Though they did not talk that way face to face, Sir James Hopwood Jeans and Sir Josiah Charles Stamp were in effect last week debating a familiar old question at the Aberdeen meeting of the British Association for the Advancement of Science. The question: Shall Science take, a holiday? Sir James as the astronomer-physicist president of the Association, held out doggedly against such an idea one day on one platform. The next day on another platform Sir Josiah, as the Association’s economist-tycoon treasurer, seemed to think it would do no great harm.

Only the tail end of the Jeans presidential discourse was concerned with science in industry. His topic was “The New World-Picture of Modern Physics”—a picture he has displayed to some 300,000 readers in thin, lucid books. Sir James again led his hearers over the trail from the comfortable Victorian universe of jelly-like ethers, billiard-ball particles, gears and levers to the disconcerting, fantastic universe built by Rutherford, Planck. Bohr, Einstein. Heisenberg. Schrodinger, Dirac and others where the electron dances beyond space and time in a field of mathematical formulae.

Other topics discussed at Aberdeen:

Vitamin C. Precisely two centuries ago British mariners discovered that scurvy could be prevented or cured by eating citrous fruits. All in the past two years the anti-scurvy Vitamin C has been identified, its chemical structure determined, its synthetic preparation accomplished. The story was told last week by some of its principal figures.

Scurvy was not brought into the laboratory until 1907 when Hoist and Frolich inflicted it on guinea pigs, tested the curative potency of vegetables. In 1932 Professor A. Szent-Gyorgyi found that hexuronic acid from adrenal glands had powerful antiscorbutic properties, and soon thereafter the name was changed to ascorbic acid and identified with Vitamin C. After long search for raw material from which the vitamin could be mined in quantity, Szent-Gyorgyi turned to the paprika beds near his home in Hungary and in one day obtained a half-pound of his acid. In March last year, Professor Walter Norman Haworth of Birmingham. England determined the vitamin’s constitution, and in August he, and Swiss chemists in Zurich. independently synthesized Vitamin C from a ketonaldehyde and hydrogen cyanide. Now the pure substance is produced as colorless crystals in Swiss and British laboratories at 3¢ per gram.

Professor Szent-Gyorgyi talked about Vitamin C last week, admitted that as a medicinal tool it was too new for fulsome claims. But its application was clearly not limited to scurvy, rare in modern civilization. With it he reported cures of pyorrhea, Addison’s disease, such baffling bleeding diseases as forms of hemophilia, purpura hemorrhagica and hemorrhagica nephritis.

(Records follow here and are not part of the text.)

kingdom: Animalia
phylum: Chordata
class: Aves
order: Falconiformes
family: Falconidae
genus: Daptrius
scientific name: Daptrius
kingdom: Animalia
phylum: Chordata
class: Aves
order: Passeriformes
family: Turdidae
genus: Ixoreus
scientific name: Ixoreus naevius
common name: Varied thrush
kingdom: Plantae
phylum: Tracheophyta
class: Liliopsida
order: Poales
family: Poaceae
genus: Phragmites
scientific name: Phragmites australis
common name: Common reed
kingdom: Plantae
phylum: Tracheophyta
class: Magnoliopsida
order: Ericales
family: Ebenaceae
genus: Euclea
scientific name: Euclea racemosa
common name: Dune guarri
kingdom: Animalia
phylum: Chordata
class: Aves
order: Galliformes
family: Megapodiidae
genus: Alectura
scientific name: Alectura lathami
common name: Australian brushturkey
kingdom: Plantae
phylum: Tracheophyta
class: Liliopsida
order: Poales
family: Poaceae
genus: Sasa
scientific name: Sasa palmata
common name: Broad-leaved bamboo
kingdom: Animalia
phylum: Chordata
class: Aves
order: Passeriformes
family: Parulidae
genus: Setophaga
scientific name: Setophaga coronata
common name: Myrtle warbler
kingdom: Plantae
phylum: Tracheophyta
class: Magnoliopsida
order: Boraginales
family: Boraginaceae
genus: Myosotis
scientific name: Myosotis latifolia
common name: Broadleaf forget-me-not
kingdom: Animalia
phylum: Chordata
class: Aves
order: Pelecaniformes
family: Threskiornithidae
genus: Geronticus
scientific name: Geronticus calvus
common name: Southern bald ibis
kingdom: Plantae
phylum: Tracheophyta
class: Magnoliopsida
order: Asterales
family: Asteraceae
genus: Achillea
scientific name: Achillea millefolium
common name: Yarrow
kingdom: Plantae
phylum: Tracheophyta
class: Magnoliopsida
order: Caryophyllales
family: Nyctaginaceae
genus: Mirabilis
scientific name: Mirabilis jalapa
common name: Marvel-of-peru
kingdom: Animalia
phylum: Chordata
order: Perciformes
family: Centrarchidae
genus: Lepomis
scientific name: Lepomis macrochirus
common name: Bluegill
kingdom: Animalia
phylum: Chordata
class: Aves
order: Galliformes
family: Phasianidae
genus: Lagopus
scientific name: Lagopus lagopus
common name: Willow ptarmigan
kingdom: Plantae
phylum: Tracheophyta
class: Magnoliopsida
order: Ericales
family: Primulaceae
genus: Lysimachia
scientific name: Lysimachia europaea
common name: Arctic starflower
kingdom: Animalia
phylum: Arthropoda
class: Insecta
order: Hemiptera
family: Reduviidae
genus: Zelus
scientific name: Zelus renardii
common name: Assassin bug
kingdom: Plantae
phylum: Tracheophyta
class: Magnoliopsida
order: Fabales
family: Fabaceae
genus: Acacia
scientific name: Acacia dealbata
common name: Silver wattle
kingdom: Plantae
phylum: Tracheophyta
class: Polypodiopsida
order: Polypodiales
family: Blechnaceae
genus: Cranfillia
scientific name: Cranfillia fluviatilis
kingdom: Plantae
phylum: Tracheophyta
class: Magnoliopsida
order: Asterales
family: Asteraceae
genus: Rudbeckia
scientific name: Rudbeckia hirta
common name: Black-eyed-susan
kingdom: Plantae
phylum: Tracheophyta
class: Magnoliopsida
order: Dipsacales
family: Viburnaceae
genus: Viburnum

Melting Pot. “I believe that before many centuries have elapsed there will not be a single person in America without a certain portion of Negro blood.”—Fitzroy Richard Somerset, 4th Baron Raglan, vice president of the Anthropological Section of the British Association.

Sun v. Hay. Making hay in the sunshine is poor practice. Sun-dried hay loses a third of its starch and protein content, makes inferior food for animals, makes animals fed with it inferior food for men. Artificial drying is immensely preferable. —Dr. S. J. Watson and H. J. Page.

Beauty & Beasts. Well aware that standards of beauty vary the world over. Professor Charles Samuel Myers set out to uncover some unfamiliar standards. He found an acclaimed Balkan belle with a face like a horse, a beauty on the Island of Cyprus who resembled a frog.